I use this in my program. You can add your data to the structure as it comes and you can always traverse it in order, front to back or back to front, or search quickly for any value. If you don't find the value, you will have the insertion point where you can add the value.
You can optimize the structure for your program by playing around with b, the size of the buckets.
An interesting presentation about B+ trees: Tree-Structured Indexes
You can get the entire code in C++.
Edit: Now I see your comment that your requirement to know the "i-th sorted element in the set" is an important one. All of a sudden, that makes many data structures less than optimal.
You are probably best off with a SortedList or even better, a SortedDictionary. See the article: Squeezing more performance from SortedList. Both structures have a GetKey function that will return the i-th element.
Likely a heap sort. Heaps are only O(log N) to add new data, and you can pop off the net results at any time in O(N log N) time.
If you always need the whole list sorted every time, then there's not many other options than an insertion sort. It will likely be O(N^2) though with HUGE hassle of linked skip lists you can make it O(N log N).
I would use a heap/priority queue. Worst case is same as average case for runtime. Next element can be found in O(log n) time.
Here is a templatized C# implementation that I derived from this code.
If you just need to know the ith smallest element as it says in the comments, use the BFPRT algorithm which is named after the last names of the authors: Blum, Floyd, Pratt, Rivest, and Tarjan and is generally agreed to be the biggest concentration of big computer science brains in the same paper. O(n) worst-case.
Ok, you want you data sorted, but you need to extract it via an index number.
Start with a basic Tree such as the afforementioned Red-Black trees.
Modify the tree algo such that as you insert elements into the tree all nodes encountered during insertion and deletion keep a count of the number of elements under each branch.
Then when you are extracting data from the tree you can calculate the index as you go, and know which branch to take based on whether is greater or less than the index you are trying to extract.
One other consideration. 10M elements+ in a tree that uses dynamic memory allocation will suck up alot of memory overhead. i.e. The pointers may take up more space than your actual data, plus whatever other member is used to implement the data structure. This will lead to serious memory fragmentation, and in the worst cases, degrade the system's overall performance. (Churning data back and forth from virtual memory.) You might want to consider implementing a combination of block and dynamic memory allocation. Something where in you sort the tree into blocks of data, thus reducing the memory overhead.
Check out the comparison of sorting algorithms in Wikipedia.

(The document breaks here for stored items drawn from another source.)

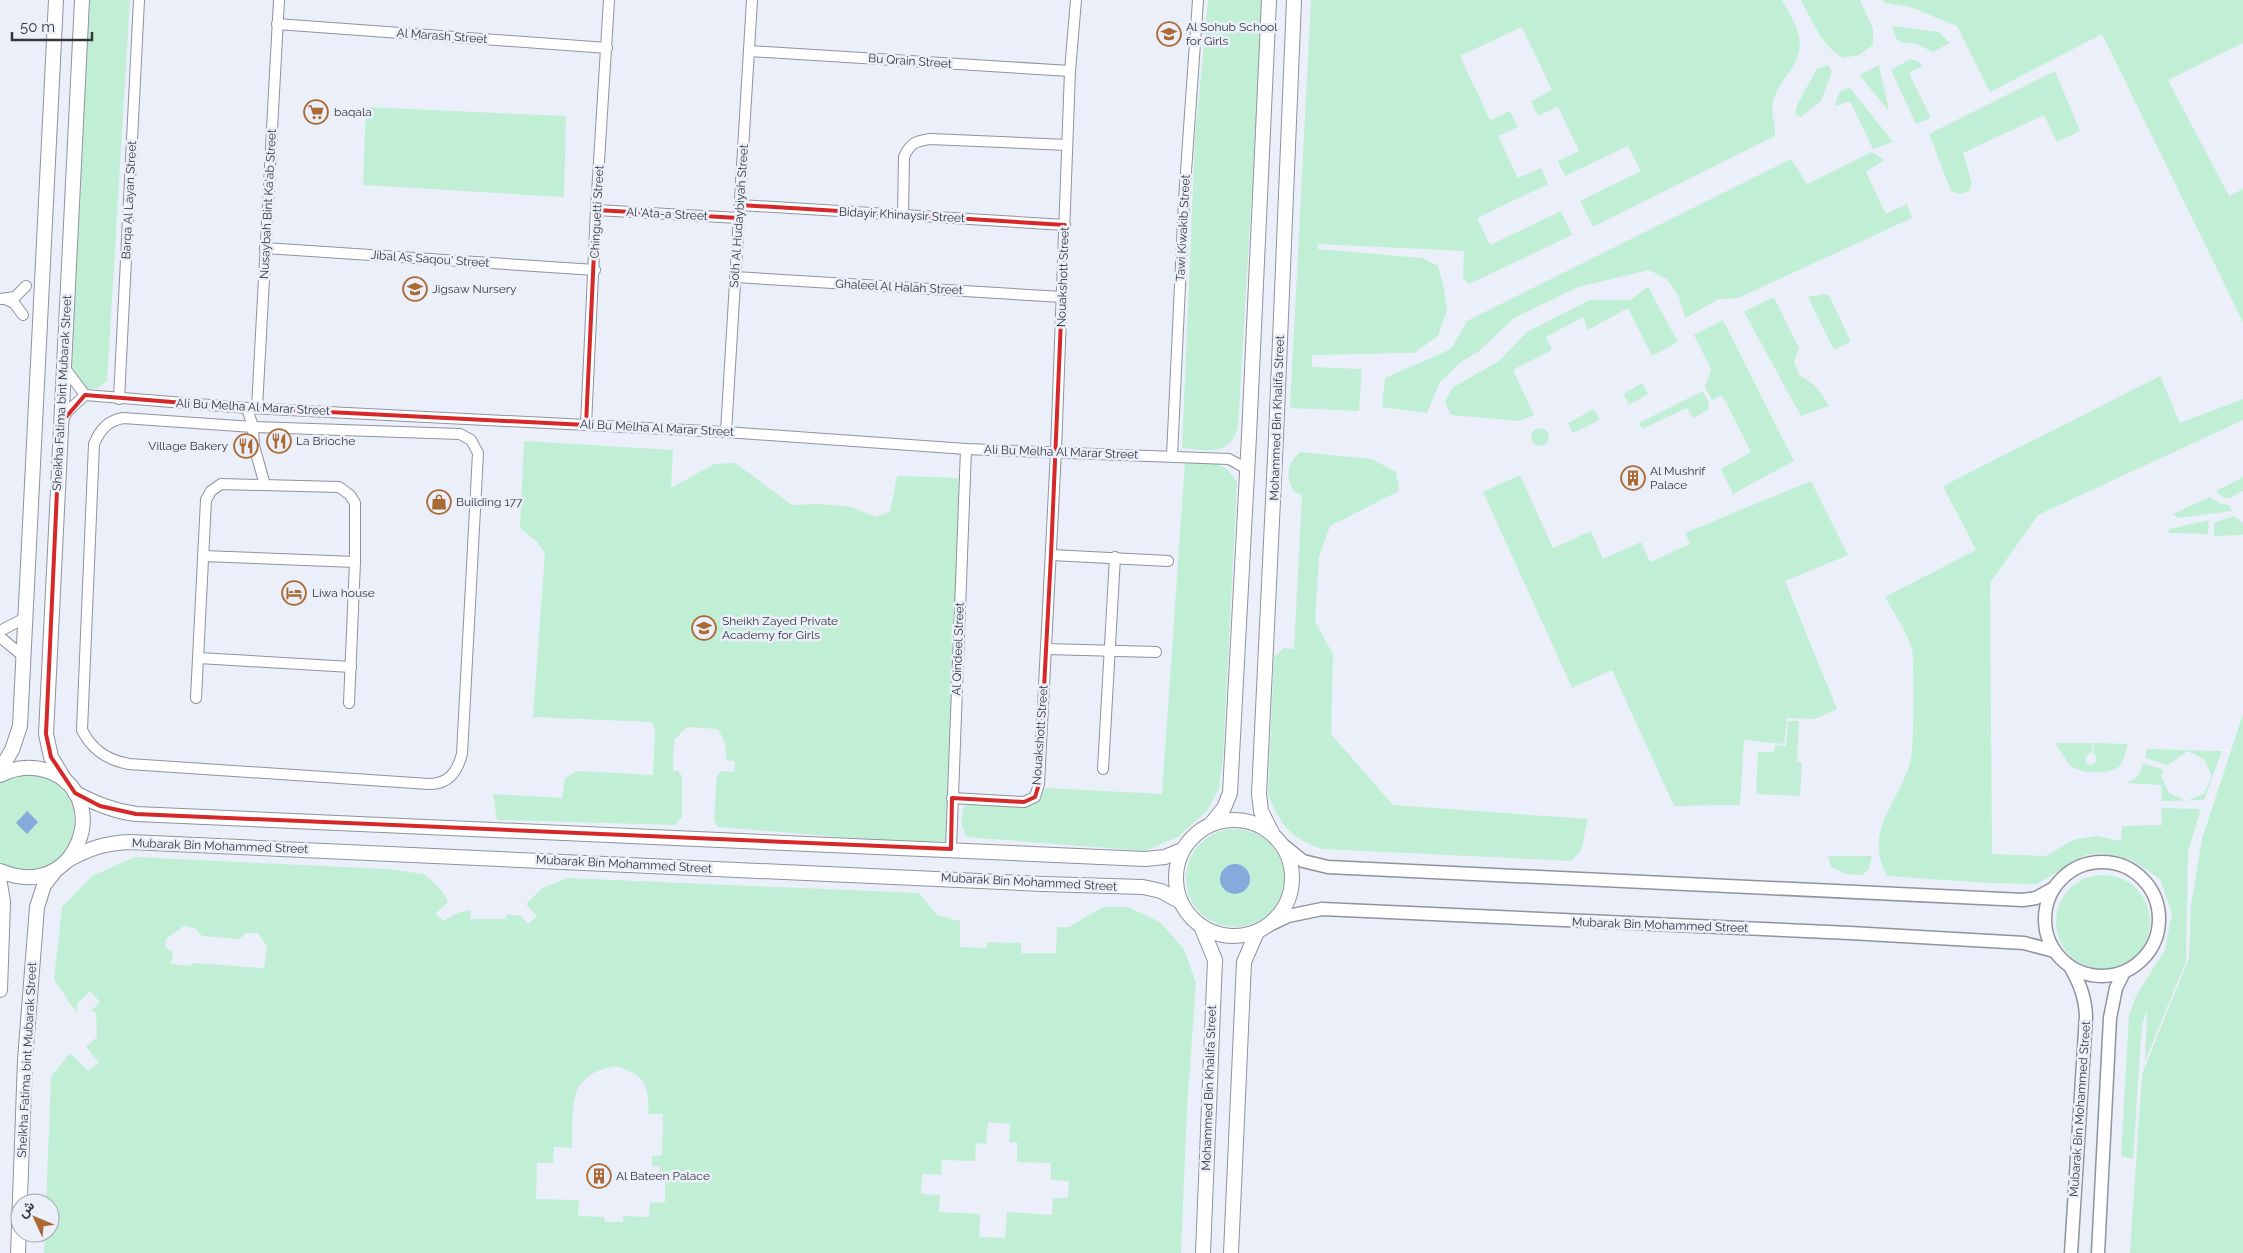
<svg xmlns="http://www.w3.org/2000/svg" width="2243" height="1253" font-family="Raleway,Vazirmatn,sans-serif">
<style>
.green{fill:#c1efd5;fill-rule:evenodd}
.water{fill:#87aadc}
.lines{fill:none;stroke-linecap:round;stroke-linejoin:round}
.minor-casing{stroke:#8f939d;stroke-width:12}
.tertiary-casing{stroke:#8f939d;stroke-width:15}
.secondary-casing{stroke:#8f939d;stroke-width:16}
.minor{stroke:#fff;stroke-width:10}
.tertiary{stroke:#fff;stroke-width:12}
.secondary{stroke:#fff;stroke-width:14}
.marked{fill:none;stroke:#d62828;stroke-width:4;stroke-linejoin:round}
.labels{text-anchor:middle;stroke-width:5;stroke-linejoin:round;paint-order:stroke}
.poi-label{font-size:12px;fill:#36373b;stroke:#ebeffa;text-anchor:start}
.street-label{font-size:12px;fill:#36373b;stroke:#ebeffa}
</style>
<rect width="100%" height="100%" fill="#ebeffa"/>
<g class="green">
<polygon points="89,0 130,0 107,381 98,388 86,389 66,368"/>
<path d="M1208 0H1263L1238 428C1229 457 1207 450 1182 448L1195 138Z"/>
<path d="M1311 0H1782C1795 24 1809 41 1792 68 1785 79 1776 88 1773 102 1770 114 1776 124 1775 136L1593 227 1580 201 1641 171 1628 146 1565 176 1558 161 1579 151 1558 107 1538 116 1531 101 1552 90 1522 27 1460 56 1490 120 1510 111 1518 127 1498 136 1518 178 1541 168 1548 184 1477 218 1490 245 1561 211 1572 235 1469 284 1463 278 1464 251 1318 244V249L1422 258 1438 266 1444 289 1447 310 1438 336 1414 353 1312 355V367L1362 369 1359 411 1290 408Z"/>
<path d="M1801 0H1860L1873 29V45L1859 55 1843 58C1821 45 1813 22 1801 0Z"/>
<polygon points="1883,0 2243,0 2243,43 2168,80 2229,196 2243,189 2243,322 2102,34 1990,92 1957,26 1910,7 1884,3"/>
<polygon points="1892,26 1939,32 1950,43 1933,52 1915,43 1903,43 1897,40"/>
<polygon points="1910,59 1918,61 1923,67 1918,68 1909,73 1931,118 1916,124 1891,70"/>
<polygon points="1828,65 1832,71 1821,101 1801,117 1795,114 1797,105 1817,69"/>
<polygon points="1879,65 1889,111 1859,75"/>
<polygon points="2055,71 2080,131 2057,142 2044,115 1963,153 1972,184 1969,191 1961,194 1951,191 1929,134"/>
<path d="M1850 88 1893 142 1873 149 1850 101 1835 106C1838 96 1838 89 1850 88Z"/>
<polygon points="366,107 566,116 564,197 363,185"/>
<polygon points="1872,152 1884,160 1866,172 1886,214 1907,204 1912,218 1738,298 1719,299 1685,318 1679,297 1667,279 1649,270 1578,287 1514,318 1478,352 1461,362 1440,382 1427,413 1382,407 1385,378 1451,349 1467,321 1791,159 1807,184"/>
<polygon points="1648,287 1678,342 1652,356 1628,308 1588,330 1583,317 1546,337 1552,350 1513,370 1534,415 1520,421 1451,415 1445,402 1452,388 1499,361 1527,332 1590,300 1630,300"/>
<polygon points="1824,294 1829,295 1851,342 1834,350 1808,297"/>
<path d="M1774 297 1799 348 1794 362 1799 375C1814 383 1821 391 1829 406L1801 416 1744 312Z"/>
<polygon points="1723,320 1794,461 1733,494 1721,469 1751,452 1722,395 1712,400 1705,387 1711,369 1694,335"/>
<path d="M2160 376 2180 423 2243 399V420L2038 515 1990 583 1992 854 2046 856 2073 840 2097 836 2121 841 2122 826 2162 825 2161 808 2201 809 2188 851 2186 961 2145 1061 2147 1011 2142 1025 2133 1159 2121 1156 2129 1015 2137 994 2165 950 2172 913 2160 879 2132 860 2102 853 2086 855 2037 884 1988 883 1887 876C1862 829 1901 801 1911 759 1914 750 1914 655 1912 648 1905 630 1894 613 1885 597L1976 550 1943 486Z"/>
<polygon points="1642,383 1648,394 1629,405 1623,394"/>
<polygon points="1703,391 1709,403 1708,410 1693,418 1687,408 1642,429 1639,423"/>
<polygon points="1594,409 1600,420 1573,433 1568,423"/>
<circle cx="1540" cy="437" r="9"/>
<path d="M524 441 673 450 671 488 714 464 735 463 792 505 820 504 852 507 875 517 890 512 897 476 962 478 953 841H889L718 827 714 820 717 776 721 771 734 772 735 761 726 760C727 747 725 739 717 729L687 727 674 740 673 771H678L682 776V817L675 825 497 820 493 794 562 798 565 778 578 771 653 775 655 730 651 722 533 717 545 553 536 541 520 528Z"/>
<path d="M1300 452 1372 459 1396 472 1399 491 1330 526 1319 557 1315 622 1333 654 1331 734 1393 805 1588 819 1581 851 1571 861 1322 849C1290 838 1280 825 1268 794L1274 657 1284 648 1294 649 1302 495 1294 492C1285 476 1287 464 1300 452Z"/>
<path d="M1185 462C1211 463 1222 458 1237 482L1223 757 1219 788 1207 811 1178 837 1145 851 966 837 961 822 964 806 974 803 999 805 1047 788 1162 794Z"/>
<polygon points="1520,475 1553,548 1591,531 1603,559 1641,542 1650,562 1690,544 1685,533 1811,481 1848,555 1785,581 1837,709 1815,719 1787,718 1784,744 1744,740 1740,805 1674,806 1612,670 1572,688 1483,492"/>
<path d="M2243 477V491C2235 494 2233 499 2224 498L2216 491Z"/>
<polygon points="2210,497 2221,504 2229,505 2232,511 2178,518 2173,514"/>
<polygon points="2234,516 2243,523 2243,535 2214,536 2214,523"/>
<polygon points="2209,520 2208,534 2168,533 2169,529"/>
<polygon points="2243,714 2243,1253 2130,1253 2142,1074 2189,958 2191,904 2202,839"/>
<polygon points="1788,721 1799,721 1797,762 1802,762 1800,796 1756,794 1758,752 1774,752 1775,745 1786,746"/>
<path d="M2055 743H2093L2091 753 2087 755 2085 760 2088 765H2092L2097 761 2096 756 2093 753 2094 743 2128 744C2126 750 2124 761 2120 766 2110 775 2081 774 2071 766 2065 760 2060 750 2055 743Z"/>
<path d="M2147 749 2222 751 2204 800 2162 801 2161 785 2126 783C2137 779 2140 774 2143 763L2164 770 2161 776 2169 793 2186 801 2204 794 2212 776 2204 759 2188 751 2168 765 2145 758Z"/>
<path d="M20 774C110 770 78 905 0 862V783Z"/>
<circle cx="1235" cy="878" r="49"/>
<polygon points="1828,856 1872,856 1869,869 1862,875 1846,874 1831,867"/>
<path d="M135 857 387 869 424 874 442 891 448 902 435 914 444 921 457 913 471 910 470 919H506L507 914 521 916 528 924 537 916 526 904 542 888 568 878 919 893 937 915 960 921V947L987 948V942L1021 943V953H1056L1057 927H1069L1103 907H1128L1160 922 1184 949 1196 983 1187 1109 1181 1253H44L45 1233H50V1203H46L51 1077 70 1053 88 1071 99 1062 86 1047 97 1037 96 1013 91 1011 100 1002 90 991 77 1004V1014L54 979 62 907 92 876ZM184 926 195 928 202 936 239 939 246 933H258L267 947 264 968 195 963 188 966 171 964 173 952 165 947 166 939ZM615 1066C644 1074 650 1085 648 1114H663L662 1155 652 1156V1166H660L659 1182 665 1183V1202L650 1203 649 1217 623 1216V1222H605L604 1217 578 1216 579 1200 536 1199 537 1163H553L554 1147 572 1148C574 1106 565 1076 615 1066ZM988 1122 1010 1124 1009 1142H1017V1162L1051 1163V1180L1069 1181 1068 1198H1053L1052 1215 1007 1212 1005 1238 979 1237 980 1214 939 1212 940 1195 921 1194 922 1174 941 1175 942 1160 975 1161 976 1143 986 1144Z"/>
<circle cx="2103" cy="922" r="47"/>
</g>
<g class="water">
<polygon points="27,811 38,822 27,834 16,823"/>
<circle cx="1235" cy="879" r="15"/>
</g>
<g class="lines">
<g class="minor-casing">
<g id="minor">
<polyline points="277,24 607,48"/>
<polyline points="749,51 1070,71"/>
<polyline points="740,205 1065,225"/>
<polyline points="596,210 739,218"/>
<path d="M903 215 904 157C910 143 916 141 930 139L1067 145"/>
<polyline points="265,248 595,270"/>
<polyline points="735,277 1062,297"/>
<polyline points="0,299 15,297 26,286"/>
<polyline points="5,299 14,303 23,315"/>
<polyline points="64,367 85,395 247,408 726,432 966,449 1229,459 1247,469"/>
<polyline points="119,399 139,0"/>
<polyline points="247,408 253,427 254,446 265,485"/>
<polyline points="257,408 279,0"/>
<path d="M123 418 253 427 460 434 471 440 478 453 462 754C457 772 449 784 429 784L129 764C107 760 92 750 82 730L94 444C100 430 107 421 123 418Z"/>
<polyline points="61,422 68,411 85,395"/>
<polyline points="586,425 596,210 609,0"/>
<polyline points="726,432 752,0"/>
<polyline points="1172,456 1184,200 1198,0"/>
<polyline points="1051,555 1168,561"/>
<polyline points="203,556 355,562"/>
<polyline points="0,631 25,618"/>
<polyline points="0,637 23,656"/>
<polyline points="1046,649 1156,652"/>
<polyline points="199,658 351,667"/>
<polyline points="196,698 206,500 211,491 221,484 339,487 350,495 355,503 355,562 349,703"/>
<polyline points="1103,769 1115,557"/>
<polyline points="952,798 1024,802 1035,797 1039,784 1056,451 1070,71 1076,0"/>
<polyline points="951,849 966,449"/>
</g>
</g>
<g class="tertiary-casing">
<g id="tertiary">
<polyline points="1283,845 1303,861 1328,867 2023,900 2036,898 2054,888"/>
<circle cx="2102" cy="919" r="57"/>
<polyline points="1267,926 1288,916 1322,909 1850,933 2024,943 2054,951"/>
<path d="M2071 1253 2086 1016C2085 997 2080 984 2071 968"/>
<polyline points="2098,1253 2110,1018 2116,988 2124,972"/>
</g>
</g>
<g class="secondary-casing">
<g id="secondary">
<polyline points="0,770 12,750 20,726 56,0"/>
<path d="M0 775C16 767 31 765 48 771 114 794 79 904 0 871"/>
<polyline points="66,782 51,757 46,734 82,0"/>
<path d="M75 793C95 803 113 811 136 814L1145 859 1165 857 1182 850"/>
<circle cx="1234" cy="878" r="58"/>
<polyline points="1211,824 1224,808 1230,793 1249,436 1269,0"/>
<polyline points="1272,833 1261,811 1259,794 1276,437 1294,0"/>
<path d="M68 860C90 848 106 843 130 842L1043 884 1143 887 1161 891 1181 902"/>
<polyline points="0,884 3,902 0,990"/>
<polyline points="1201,926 1215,960 1203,1253"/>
<polyline points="18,1253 25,1060 37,907 44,885 55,871"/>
<polyline points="1231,1253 1244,962 1257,932"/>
</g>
</g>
<use href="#minor" class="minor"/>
<use href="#tertiary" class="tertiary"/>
<use href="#secondary" class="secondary"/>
</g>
<path class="marked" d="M740 205 1065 225 1051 555 1039 784 1035 797 1024 802 952 798 951 849 136 814 100 806 75 793 51 757 46 734 60 424 85 395 247 408 586 425 596 210 739 218Z"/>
<defs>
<g id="school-ring" transform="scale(1.25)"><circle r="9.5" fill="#ebeffa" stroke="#ab6a34" stroke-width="1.5"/><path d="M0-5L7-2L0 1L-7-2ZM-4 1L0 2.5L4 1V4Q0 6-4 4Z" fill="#ab6a34"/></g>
<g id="supermarket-ring" transform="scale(1.25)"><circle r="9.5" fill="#ebeffa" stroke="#ab6a34" stroke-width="1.5"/><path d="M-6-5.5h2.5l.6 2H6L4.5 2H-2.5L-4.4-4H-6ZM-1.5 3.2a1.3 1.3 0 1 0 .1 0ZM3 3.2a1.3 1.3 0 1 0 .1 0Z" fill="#ab6a34"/></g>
<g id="restaurant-ring" transform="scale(1.25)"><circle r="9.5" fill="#ebeffa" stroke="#ab6a34" stroke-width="1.5"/><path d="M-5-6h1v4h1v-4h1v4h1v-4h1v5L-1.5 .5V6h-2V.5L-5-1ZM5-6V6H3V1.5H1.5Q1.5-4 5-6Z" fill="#ab6a34"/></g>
<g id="building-ring" transform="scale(1.25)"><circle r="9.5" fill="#ebeffa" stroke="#ab6a34" stroke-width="1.5"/><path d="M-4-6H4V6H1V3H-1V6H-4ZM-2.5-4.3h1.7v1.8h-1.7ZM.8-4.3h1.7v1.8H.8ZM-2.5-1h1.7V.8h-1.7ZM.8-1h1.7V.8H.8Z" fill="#ab6a34"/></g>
<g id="shop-ring" transform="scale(1.25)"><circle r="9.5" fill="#ebeffa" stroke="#ab6a34" stroke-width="1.5"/><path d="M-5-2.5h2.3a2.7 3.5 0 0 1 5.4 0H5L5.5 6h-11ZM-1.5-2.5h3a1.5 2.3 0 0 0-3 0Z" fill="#ab6a34"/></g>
<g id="hotel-ring" transform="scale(1.25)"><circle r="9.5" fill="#ebeffa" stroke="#ab6a34" stroke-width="1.5"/><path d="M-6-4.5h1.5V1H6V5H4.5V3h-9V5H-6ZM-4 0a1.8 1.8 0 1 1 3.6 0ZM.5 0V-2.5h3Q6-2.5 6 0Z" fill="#ab6a34"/></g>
</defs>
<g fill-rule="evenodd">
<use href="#school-ring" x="1169" y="34"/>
<use href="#supermarket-ring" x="316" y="112"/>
<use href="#school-ring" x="415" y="289"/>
<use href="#restaurant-ring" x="279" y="441"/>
<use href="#restaurant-ring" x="246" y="446"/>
<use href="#building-ring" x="1633" y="478"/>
<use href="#shop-ring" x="439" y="502"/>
<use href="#hotel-ring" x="294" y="593"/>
<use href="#school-ring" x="704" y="628"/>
<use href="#building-ring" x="599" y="1176"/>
</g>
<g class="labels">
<g class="poi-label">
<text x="1186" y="31">Al Sohub School<tspan x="1186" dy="14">for Girls</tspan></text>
<text x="334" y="116">baqala</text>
<text x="432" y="293">Jigsaw Nursery</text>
<text x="296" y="445">La Brioche</text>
<text x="228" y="450" text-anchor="end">Village Bakery</text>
<text x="1650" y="475">Al Mushrif<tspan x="1650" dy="14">Palace</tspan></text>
<text x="456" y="506">Building 177</text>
<text x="312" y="597">Liwa house</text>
<text x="722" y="625">Sheikh Zayed Private<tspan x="722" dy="14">Academy for Girls</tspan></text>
<text x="616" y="1180">Al Bateen Palace</text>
</g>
<g class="street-label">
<text transform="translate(442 36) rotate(4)" y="4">Al Marash Street</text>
<text transform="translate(910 61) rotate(4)" y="4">Bu Qrain Street</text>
<text transform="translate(129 200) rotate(-87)" y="4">Barqa Al Layan Street</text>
<text transform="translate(268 204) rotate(-87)" y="4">Nusaybah Bint Ka'ab Street</text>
<text transform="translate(597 212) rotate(-87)" y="4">Chinguetti Street</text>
<text transform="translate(667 214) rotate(3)" y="4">Al 'Ata-a Street</text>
<text transform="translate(902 215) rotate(3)" y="4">Bidayir Khinaysir Street</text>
<text transform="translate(739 216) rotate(-86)" y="4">Solh Al Hudaybiyah Street</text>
<text transform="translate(1183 228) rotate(-87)" y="4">Tawi Kiwakib Street</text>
<text transform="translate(430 259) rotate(4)" y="4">Jibal As Saqou' Street</text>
<text transform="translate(1063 277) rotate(-88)" y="4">Nouakshott Street</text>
<text transform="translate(899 287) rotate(3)" y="4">Ghaleel Al Halah Street</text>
<text transform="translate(62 393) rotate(-87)" y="4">Sheikha Fatima bint Mubarak Street</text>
<text transform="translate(253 407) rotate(3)" y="4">Ali Bu Melha Al Marar Street</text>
<text transform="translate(1277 418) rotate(-88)" y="4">Mohammed Bin Khalifa Street</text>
<text transform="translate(657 428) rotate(3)" y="4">Ali Bu Melha Al Marar Street</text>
<text transform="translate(1061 452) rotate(2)" y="4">Ali Bu Melha Al Marar Street</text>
<text transform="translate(958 649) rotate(-88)" y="4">Al Qindeel Street</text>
<text transform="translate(1040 735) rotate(-86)" y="4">Nouakshott Street</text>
<text transform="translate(220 846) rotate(2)" y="4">Mubarak Bin Mohammed Street</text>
<text transform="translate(624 864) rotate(3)" y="4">Mubarak Bin Mohammed Street</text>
<text transform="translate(1029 882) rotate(3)" y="4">Mubarak Bin Mohammed Street</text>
<text transform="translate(1660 925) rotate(2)" y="4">Mubarak Bin Mohammed Street</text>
<text transform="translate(27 1060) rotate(-87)" y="4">Sheikha Fatima bint Mubarak Street</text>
<text transform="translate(1209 1088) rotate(-88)" y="4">Mohammed Bin Khalifa Street</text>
<text transform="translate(2080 1109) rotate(-86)" y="4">Mubarak Bin Mohammed Street</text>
</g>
</g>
<g transform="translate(35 1218) rotate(314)"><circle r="24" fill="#ebeffa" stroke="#a3a5ae"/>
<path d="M0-4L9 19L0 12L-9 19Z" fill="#ab6a34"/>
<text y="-8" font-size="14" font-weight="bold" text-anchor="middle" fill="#36373b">ش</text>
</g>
<path d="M12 32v8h80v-8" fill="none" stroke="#36373b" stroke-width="2.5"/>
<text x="20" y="32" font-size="15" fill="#36373b" stroke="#ebeffa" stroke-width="4" paint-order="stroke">50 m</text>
</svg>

Randomized Jumplists are interesting as well.
They require less space as BST and skiplists.
Insertion and deletion is O(log n)
By a "set of double data," do you mean a set of real-valued numbers? One of the more commonly used algorithms for that is a heap sort, I'd check that out. Most of its operations are O( n * log(n) ), which is pretty good but doesn't meet all of your criteria. The advantages of heapsort is that it's reasonably simple to code on your own, and many languages provide libraries to manage a sorted heap.